Start of Block

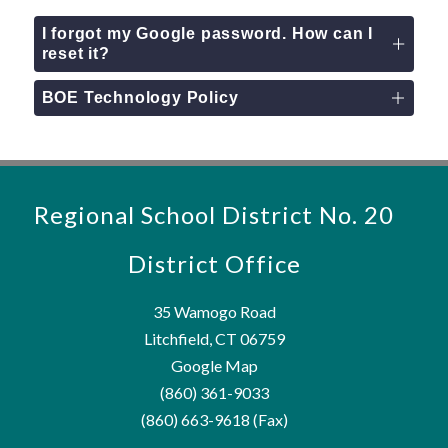
I forgot my Google password. How can I
reset it?
BOE Technology Policy
Regional School District No. 20
District Office
35 Wamogo Road
Litchfield, CT 06759
Google Map
(860) 361-9033
(860) 663-9618 (Fax)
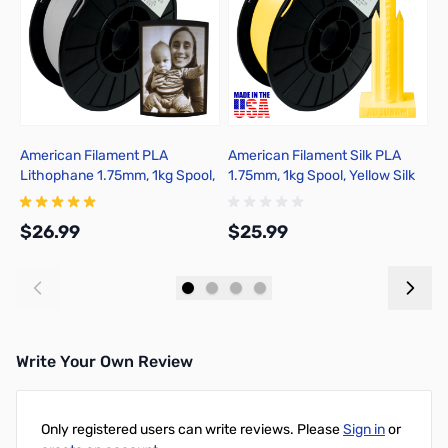
American Filament PLA
American Filament Silk PLA
A
Lithophane 1.75mm, 1kg Spool,
1.75mm, 1kg Spool, Yellow Silk
1
Crisp Gray
$26.99
$25.99
$
Add to Cart
Add to Cart
Write Your Own Review
Only registered users can write reviews. Please
Sign in
or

End of Block

[Task details]: From the items above, pull out each line that includes the string "Google". Uppercase and lowercase count as different.

[The completed task]:
I forgot my Google password. How can I
Google Map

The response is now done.